In the hope that the stigma attached to child sexual abuse in India is lifted, Bollywood actress Kalki Koechlin on Monday spoke out about her own experience.

“The reason you haven’t heard about it is that I don’t like to talk about it, for me it’s not a one day headline, it’s something that’s a reality I have lived with for a long time,” said Koechlin in an interview with NDTV, an Indian news channel.

Choosing not to go into the details of the abuse or the abuser, the Yeh Jawaani Hai Deewani star urged women to “break their silence” and speak about it to people whom they can trust.

“Right now 53 per cent of the nation [India] is going through CSA [child sexual abuse] that’s more than half the country and that’s only the official statistic.
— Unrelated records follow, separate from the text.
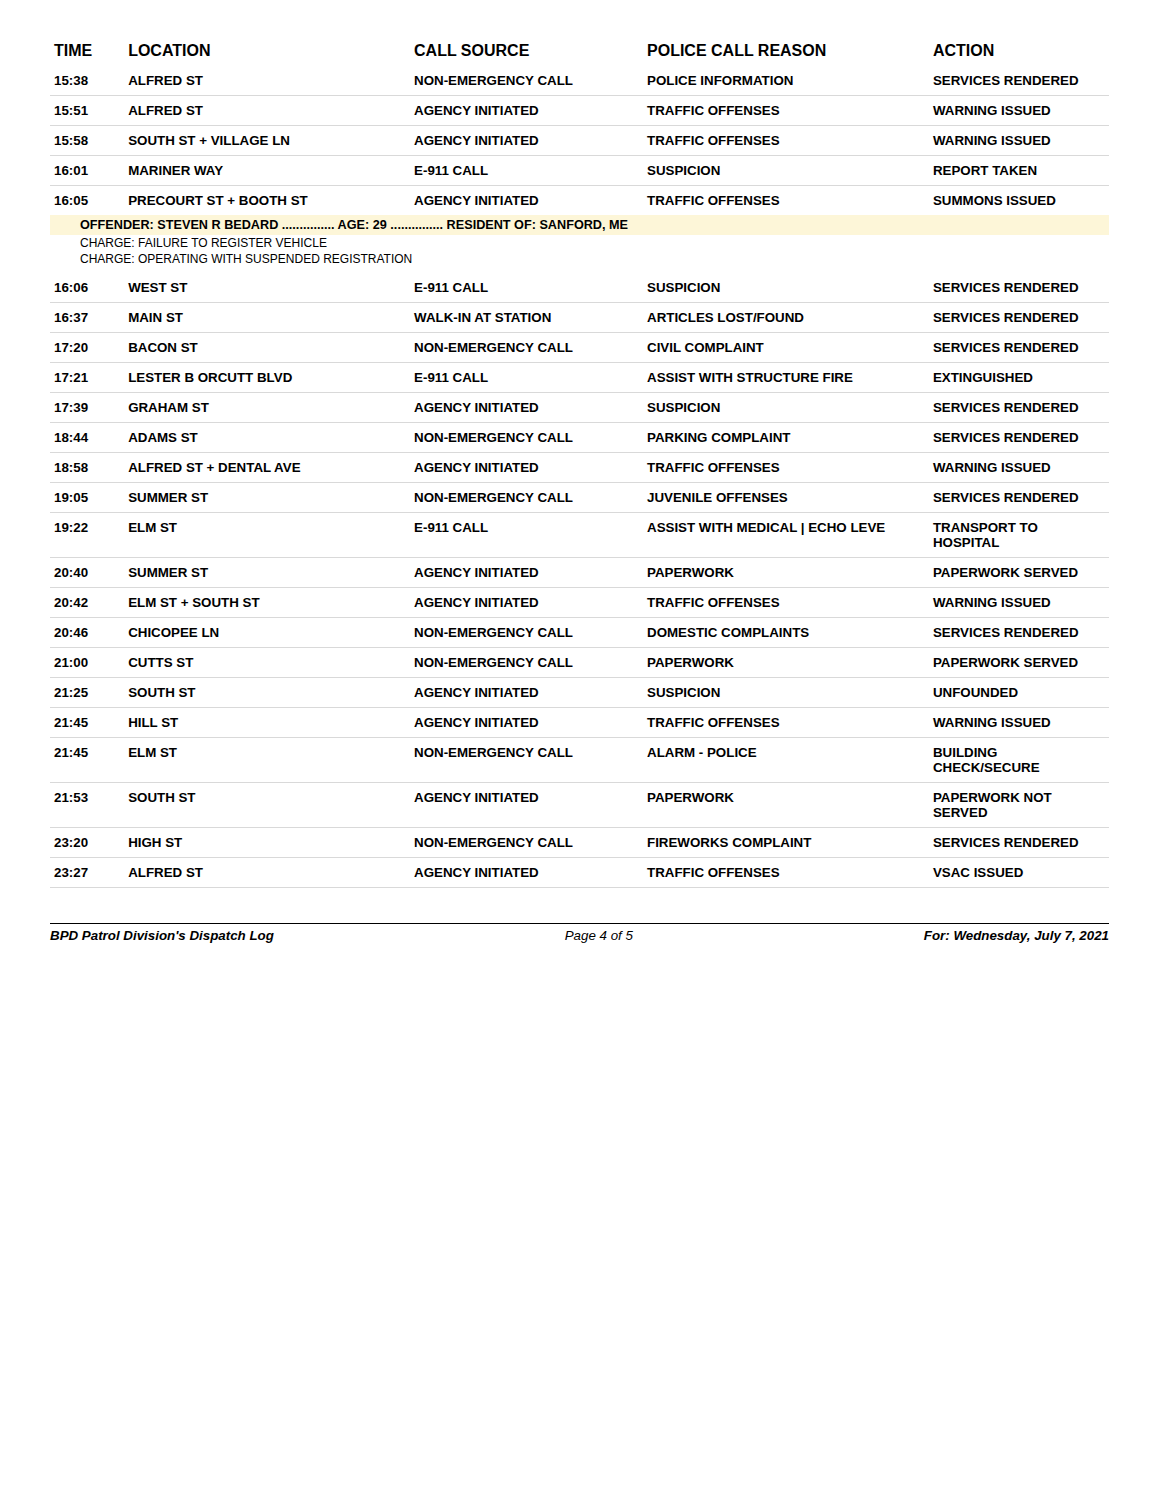| TIME | LOCATION | CALL SOURCE | POLICE CALL REASON | ACTION |
| --- | --- | --- | --- | --- |
| 15:38 | ALFRED ST | NON-EMERGENCY CALL | POLICE INFORMATION | SERVICES RENDERED |
| 15:51 | ALFRED ST | AGENCY INITIATED | TRAFFIC OFFENSES | WARNING ISSUED |
| 15:58 | SOUTH ST + VILLAGE LN | AGENCY INITIATED | TRAFFIC OFFENSES | WARNING ISSUED |
| 16:01 | MARINER WAY | E-911 CALL | SUSPICION | REPORT TAKEN |
| 16:05 | PRECOURT ST + BOOTH ST | AGENCY INITIATED | TRAFFIC OFFENSES | SUMMONS ISSUED |
| OFFENDER: STEVEN R BEDARD ............... AGE: 29 ............... RESIDENT OF: SANFORD, ME CHARGE: FAILURE TO REGISTER VEHICLE CHARGE: OPERATING WITH SUSPENDED REGISTRATION |
| 16:06 | WEST ST | E-911 CALL | SUSPICION | SERVICES RENDERED |
| 16:37 | MAIN ST | WALK-IN AT STATION | ARTICLES LOST/FOUND | SERVICES RENDERED |
| 17:20 | BACON ST | NON-EMERGENCY CALL | CIVIL COMPLAINT | SERVICES RENDERED |
| 17:21 | LESTER B ORCUTT BLVD | E-911 CALL | ASSIST WITH STRUCTURE FIRE | EXTINGUISHED |
| 17:39 | GRAHAM ST | AGENCY INITIATED | SUSPICION | SERVICES RENDERED |
| 18:44 | ADAMS ST | NON-EMERGENCY CALL | PARKING COMPLAINT | SERVICES RENDERED |
| 18:58 | ALFRED ST + DENTAL AVE | AGENCY INITIATED | TRAFFIC OFFENSES | WARNING ISSUED |
| 19:05 | SUMMER ST | NON-EMERGENCY CALL | JUVENILE OFFENSES | SERVICES RENDERED |
| 19:22 | ELM ST | E-911 CALL | ASSIST WITH MEDICAL / ECHO LEVE | TRANSPORT TO HOSPITAL |
| 20:40 | SUMMER ST | AGENCY INITIATED | PAPERWORK | PAPERWORK SERVED |
| 20:42 | ELM ST + SOUTH ST | AGENCY INITIATED | TRAFFIC OFFENSES | WARNING ISSUED |
| 20:46 | CHICOPEE LN | NON-EMERGENCY CALL | DOMESTIC COMPLAINTS | SERVICES RENDERED |
| 21:00 | CUTTS ST | NON-EMERGENCY CALL | PAPERWORK | PAPERWORK SERVED |
| 21:25 | SOUTH ST | AGENCY INITIATED | SUSPICION | UNFOUNDED |
| 21:45 | HILL ST | AGENCY INITIATED | TRAFFIC OFFENSES | WARNING ISSUED |
| 21:45 | ELM ST | NON-EMERGENCY CALL | ALARM - POLICE | BUILDING CHECK/SECURE |
| 21:53 | SOUTH ST | AGENCY INITIATED | PAPERWORK | PAPERWORK NOT SERVED |
| 23:20 | HIGH ST | NON-EMERGENCY CALL | FIREWORKS COMPLAINT | SERVICES RENDERED |
| 23:27 | ALFRED ST | AGENCY INITIATED | TRAFFIC OFFENSES | VSAC ISSUED |
BPD Patrol Division's Dispatch Log
Page 4 of 5
For: Wednesday, July 7, 2021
I think there’s a lot more happening because we know in a lot of families we brush it under the carpet and because of social, cultural pressure we don’t talk about these things.”

The key is to make that dialogue smooth for the child who has suffered such violence, she said.

“It’s extremely difficult to talk about it because in 50 per cent of cases it is somebody known or one of the family members who has abused a child so that makes it so difficult. Once you come out with it you have to confront that person and that is pretty much reliving the whole pain of it again. It is tiring, exhausting and traumatic for the person to relive the experience with the psychiatrist, family member or abuser, so it’s a sensitive and difficult subject to tackle,” said Koechlin.

The actress, who made her debut as a prostitute in Dev D and later appeared in blockbusters such as Zindagi Na Milegi Dobara, found therapy in her art and acting.

“It took me many, many years to even come and talk about it. It’s also how you choose to go ahead with it and what you choose to do with it. For me my writing and my art, my acting is therapeutic, it’s my way of releasing things out. I think everybody has different outlets as long as there are places where you can do that. Not everybody has privilege to talk about it openly.”